Rabu , 18 Mei 2016 21:04

Ratusan Kepala Keluarga di Kelurahan Sampoddo dan Pungari mengaku tak gentar dan siap berkorban bila eksekusi lahan tetap dilaksanakan (foto: yudi/inputsulsel.com)

Ratusan Kepala Keluarga di Kelurahan Sampoddo dan Pungari mengaku tak gentar dan siap berkorban bila eksekusi lahan tetap dilaksanakan (foto: yudi/inputsulsel.com)

INPUTSULSEL.com, PALOPO — Pengadilan Negeri Kota Palopo bersama dengan Polres Kota Palopo, sudah sepakat untuk melakukan eksekusi terhadap lahan seluas 25 Hektar, yang berada di Kelurahan Sampoddo dan Purangi, Kecamatan Wara Selatan, Kota Palopo.

Rencananya, eksekusi itu telah dijadwalkan. Rabu, (25/5) dan juga akan melibatkan aparat TNI untuk memback up pelaksanaan ekseskusi lahan tersebut.

Hanya saja, rencana eksekusi yang sudah pernah mengalami penundaan itu, tidak membuat warga Kelurahan Sampoddo dan Purangi yang mengklaim sebagai pemilik tanah sengketa itu, tak gentar dan siap lakukan perlawanan hingga akhir.

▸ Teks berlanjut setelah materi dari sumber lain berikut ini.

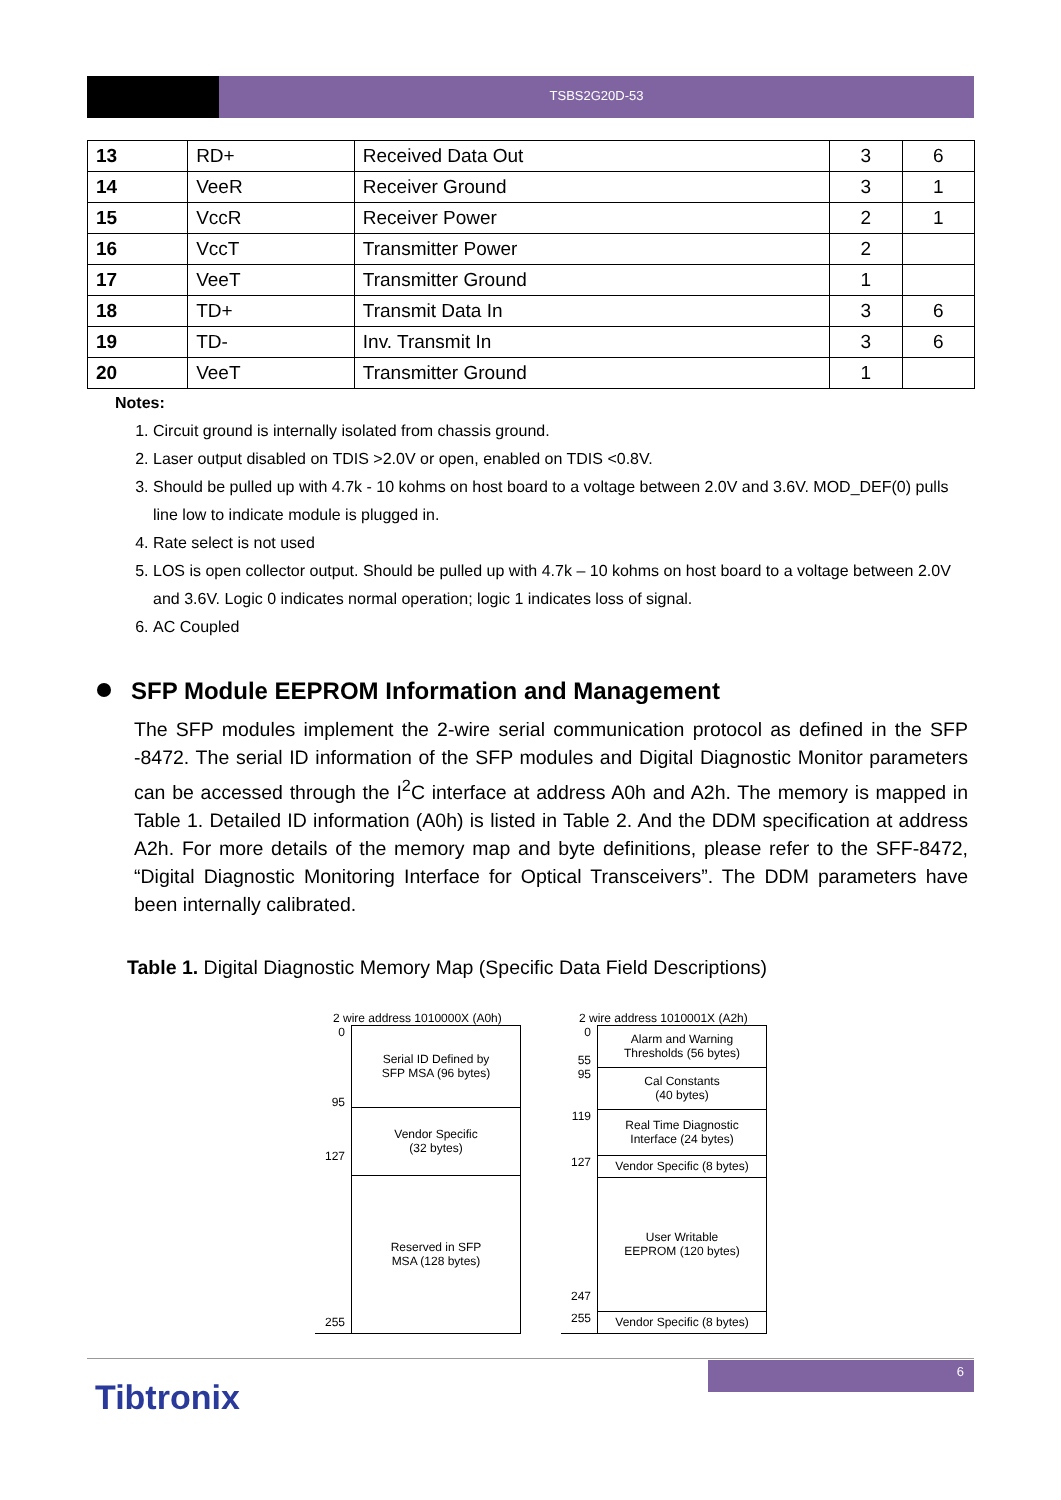TSBS2G20D-53
| 13 | RD+ | Received Data Out | 3 | 6 |
| 14 | VeeR | Receiver Ground | 3 | 1 |
| 15 | VccR | Receiver Power | 2 | 1 |
| 16 | VccT | Transmitter Power | 2 | |
| 17 | VeeT | Transmitter Ground | 1 | |
| 18 | TD+ | Transmit Data In | 3 | 6 |
| 19 | TD- | Inv. Transmit In | 3 | 6 |
| 20 | VeeT | Transmitter Ground | 1 | |
Notes:
1. Circuit ground is internally isolated from chassis ground.
2. Laser output disabled on TDIS >2.0V or open, enabled on TDIS <0.8V.
3. Should be pulled up with 4.7k - 10 kohms on host board to a voltage between 2.0V and 3.6V. MOD_DEF(0) pulls line low to indicate module is plugged in.
4. Rate select is not used
5. LOS is open collector output. Should be pulled up with 4.7k – 10 kohms on host board to a voltage between 2.0V and 3.6V. Logic 0 indicates normal operation; logic 1 indicates loss of signal.
6. AC Coupled
SFP Module EEPROM Information and Management
The SFP modules implement the 2-wire serial communication protocol as defined in the SFP -8472. The serial ID information of the SFP modules and Digital Diagnostic Monitor parameters can be accessed through the I<sup>2</sup>C interface at address A0h and A2h. The memory is mapped in Table 1. Detailed ID information (A0h) is listed in Table 2. And the DDM specification at address A2h. For more details of the memory map and byte definitions, please refer to the SFF-8472, “Digital Diagnostic Monitoring Interface for Optical Transceivers”. The DDM parameters have been internally calibrated.
Table 1. Digital Diagnostic Memory Map (Specific Data Field Descriptions)
2 wire address 1010000X (A0h)
0
95
Serial ID Defined by
SFP MSA (96 bytes)
127 Vendor Specific
(32 bytes)
255
Reserved in SFP
MSA (128 bytes)
2 wire address 1010001X (A2h)
0
55
Alarm and Warning
Thresholds (56 bytes)
95 Cal Constants
(40 bytes)
119 Real Time Diagnostic
Interface (24 bytes)
127 Vendor Specific (8 bytes)
247
User Writable
EEPROM (120 bytes)
255 Vendor Specific (8 bytes)
6
Tibtronix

Mereka masih tetap bertahan di atas lahan sengketa tersebut dan tidak akan pernah meninggalkan tanah yang diklaimnya sebagai warisan leluhur, sekalipun akan dilaksanakan penggusuran.

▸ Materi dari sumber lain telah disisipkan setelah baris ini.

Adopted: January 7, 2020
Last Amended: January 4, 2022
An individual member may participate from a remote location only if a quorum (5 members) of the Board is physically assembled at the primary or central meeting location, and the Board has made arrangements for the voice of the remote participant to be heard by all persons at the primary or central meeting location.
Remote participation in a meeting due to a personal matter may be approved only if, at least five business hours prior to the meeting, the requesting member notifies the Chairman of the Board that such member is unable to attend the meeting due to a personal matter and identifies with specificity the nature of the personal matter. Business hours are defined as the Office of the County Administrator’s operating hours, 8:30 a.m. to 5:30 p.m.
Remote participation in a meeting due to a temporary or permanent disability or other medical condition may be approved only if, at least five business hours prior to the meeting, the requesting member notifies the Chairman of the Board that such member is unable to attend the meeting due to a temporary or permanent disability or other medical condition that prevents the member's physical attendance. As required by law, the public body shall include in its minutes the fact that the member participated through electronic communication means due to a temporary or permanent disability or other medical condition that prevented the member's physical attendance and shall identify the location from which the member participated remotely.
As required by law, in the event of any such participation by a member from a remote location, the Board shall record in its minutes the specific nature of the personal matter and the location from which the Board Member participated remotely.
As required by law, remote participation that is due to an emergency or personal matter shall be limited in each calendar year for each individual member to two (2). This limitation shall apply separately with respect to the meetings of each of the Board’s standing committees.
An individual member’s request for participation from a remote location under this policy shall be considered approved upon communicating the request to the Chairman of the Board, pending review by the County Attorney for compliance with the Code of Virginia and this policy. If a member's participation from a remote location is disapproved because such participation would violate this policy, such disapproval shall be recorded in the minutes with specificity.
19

Bahkan, warga setempat mengaku siap korbankan nyawa sekalipun demi mempertahankan tanah yang mereka anggap sebagai tana warisan dari leluhur mereka.

Muhammad Akib, juru bicara warga Sampoddo dan Purangi yang akan mengalami penggusuran kepada INPUTSULSEL.com mengatakan, jika pihaknya bersama ratusan bantuan solidaritas yang turut prihatin dengan warga akan terus bertahan.
Jika benar pihak Pengadilan Negeri tetap ngotot melakukan eksekusi terhadap tanah mereka maka pihaknya akan melakukan perlawanan, bahkan mengancam, siap mati ditanah mereka jika eksekusi benar dilakukan.

”Kami mengimbau seluruh keluarga besar dan masyarakat yang turut prihatin, agar tidak bertindak anarkis dan melanggar hukum. Tetapi kalau ada eksekusi, maka saya katakan disini, akan terjadi perlawan. Sudah ratusan tahun nenek moyang kami mendiami tanah ini, kami tidak akan mundur sedikitpun,” ujarnya.

Ia juga mengingatkan kepada aparat Kepolisian dan TNI agar bersikap profesional dan netral dalam menyikapi persoalan yang menimpa sekitar 120 Kepala Keluarga di Sampoddo dan Purangi tersebut. Itu sangat penting menurutnya untuk menghindari-hal-hal yang tidak diinginkan.

”Harus pertimbangkan dampak sosial dan aspek kemanusiaan juga. Sehingga Polres Palopo dan TNI harapkan bersikap profesional,” harapnya.